Some utterly random items (and thoughts) that may be of interest:
- Elizabeth Warren: America without a Middle Class
- Bernanke in trouble in the Senate. I particularly like this statement from a Senate source: "It’s great to see everyone come together – Democrats, Republicans, progressives and libertarians, against this Federal Reserve, which is not federal, and not a reserve, just a group printing money and giving it to their buddies."
- Broken strategy. Reuters. Surge goal: 400,000 Afghan troops and police. The end game will be open source counter-insurgency (hyper-local militias). Not sure they will get there before the money runs out.
- Micro P2P phone networks. OpenVoIP overview. Wiki. Nice.
- In general, if you can turn the process structure used to make a product into more of a problem of information manipulation than physical work, you are likely see very rapid cycles of innovation and productivity improvement (due to Moore's law and open source tinkering). That's what makes conceptual products like MIT's "food printer" interesting to me. It's also why permaculture (as a replacement for traditional agriculture) is very interesting. Your productivity in generating food using permaculture is a function of your ability to design better ecosystems and not how much energy or work you inject into the system.
- Party crashers and assassination opportunities. Besides the implications of the lax security that allowed the Salahi's entry to a White House party without vetting, the funny thing (in the same way that you laugh about misfortune to lighten the burden) is that entry to the event was only a function of money. They could have bought a ticket to the White House party.
- Wired. How much does it cost to get access to your private communications from service providers? This implies that the only difficulty in gaining access to say, real-time geo-location information on ALL of the cell phone users in Pakistan (for example), is what the service provider would charge you. Sure, you could steal it, but with that much data and the need for real-time updates, it would be counterproductive to do so.
- Nigeria. Lawfare aimed at the Oil Companies is picking up where MEND left off. Cool.
- Neo-Feudal Capitalism. Is this model potentially viral?
- More on a rapid ice age (Gulf Stream break down). Previous evidence from Greenland ice samples had suggested this abrupt shift in climate happened over the span of a decade or so. Now researchers say it surprisingly may have taken place over the course of a few months, or a year or two at most. That's my experience with complex systems that enter catastrophic turbulence. Change is fast. Not sure if this is going to happen, but the ride looks very interesting.

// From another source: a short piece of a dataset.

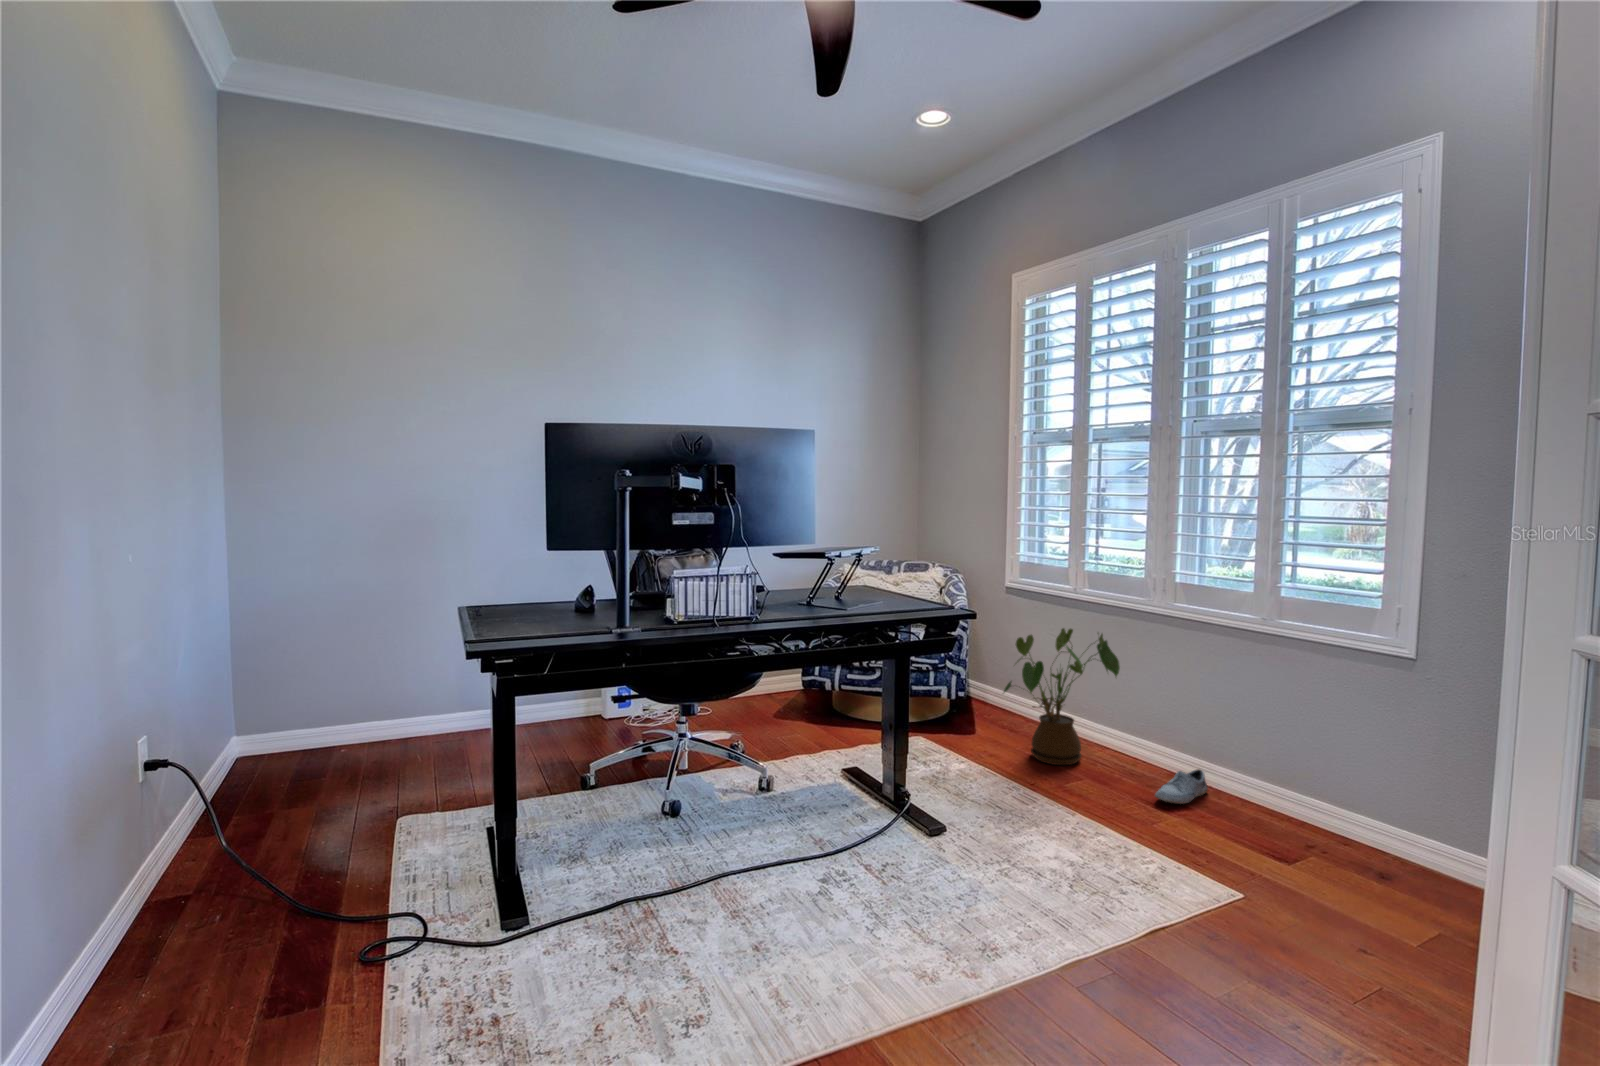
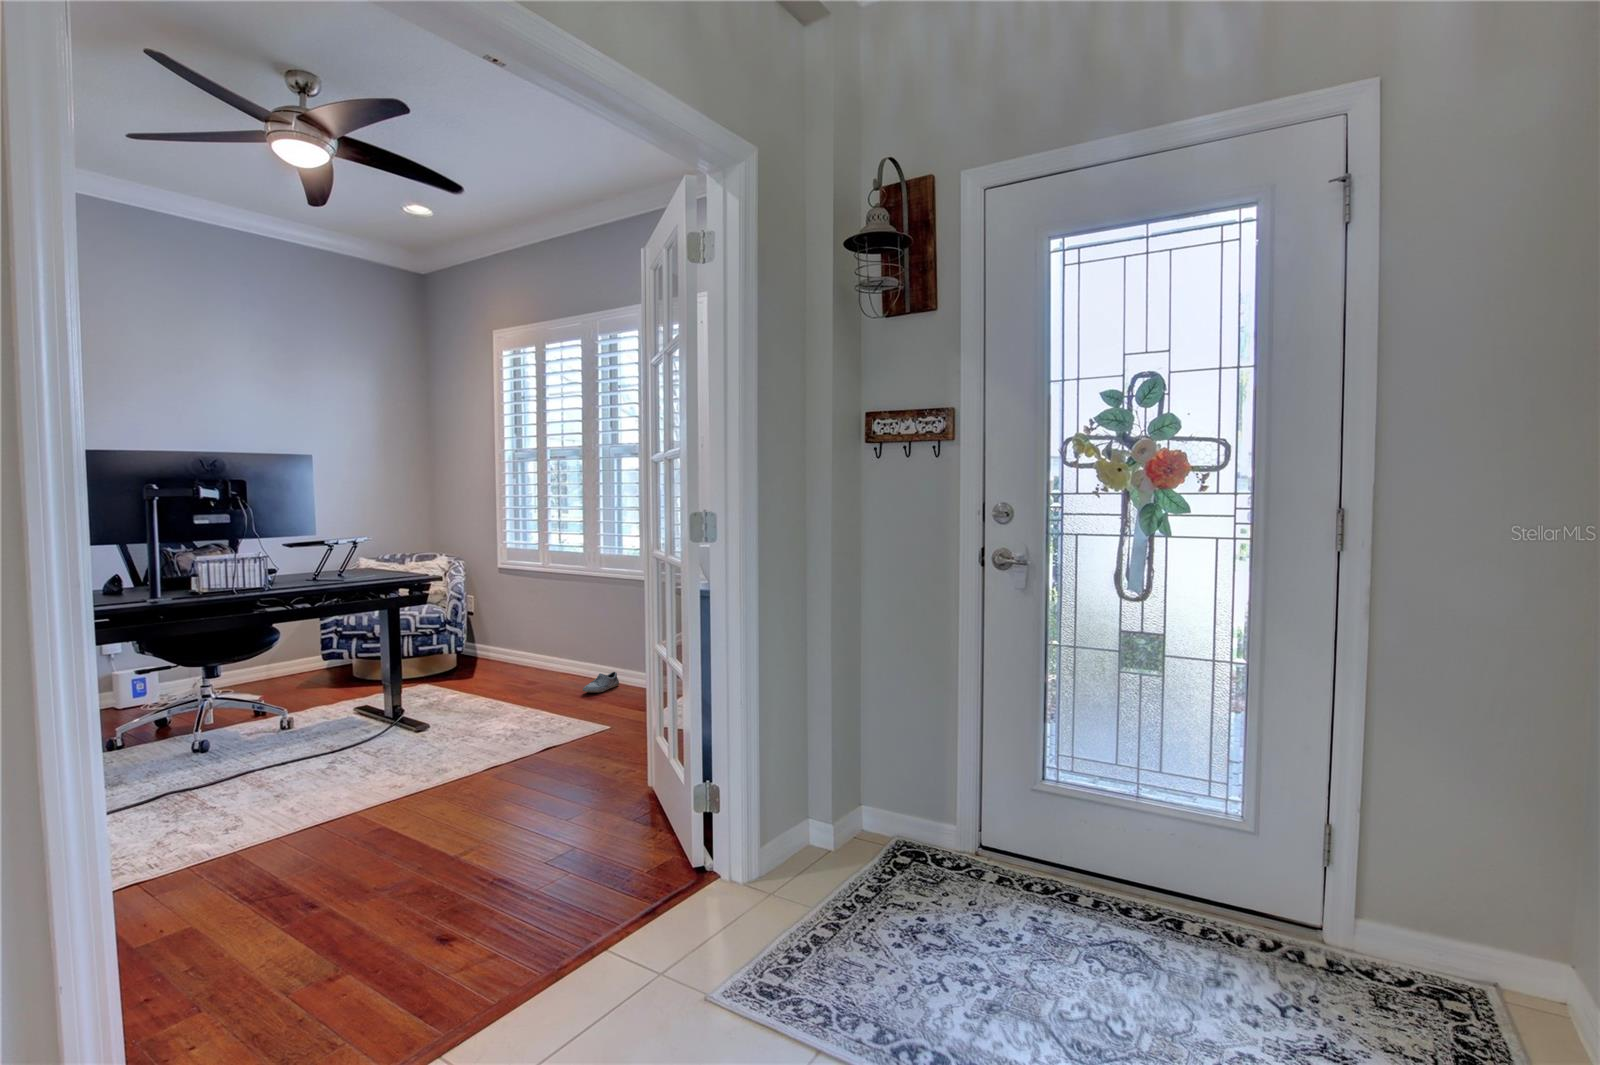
house plant: present [1004,628,1120,765] -> none [487,590,565,685]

- Robert Brenner on the failure of capitalism. I have problems with modern, accepted economic theory. It smacks of religion and not science, and that's a problem for decision making. Some of my gripes: It has failed to deliver predictive results, as we saw with the financial meltdown. Worse, it has problems explaining historical results: It can't explain why western economies haven't delivered any improvements to middle class incomes in three decades, despite rapidly rising productivity and growing GDP. It can't explain the rise of Wall Street, the ongoing rush of assets bubbles, and our current ziggurat of debt. It can't even explain why "free trade" works, for anyone but the low wage provider, in a world where all evidence points to the fact that information technology makes productivity hyper-portable. Some effort to paper over this failure (in prediction) has been undertaken by followers of the Austrian school of economics, but that explanation is too narrow (it merely describes why the financial pneumonia killed you and not the economic AIDS that made you vulnerable). Brenner, albeit a neo-Marxist, takes a stab at providing a more useful model. Not sure he accomplished this, but it is more interesting and systemic than most of what I have read. He makes that case that global capitalism as we know it is over and nothing is ready to replace it.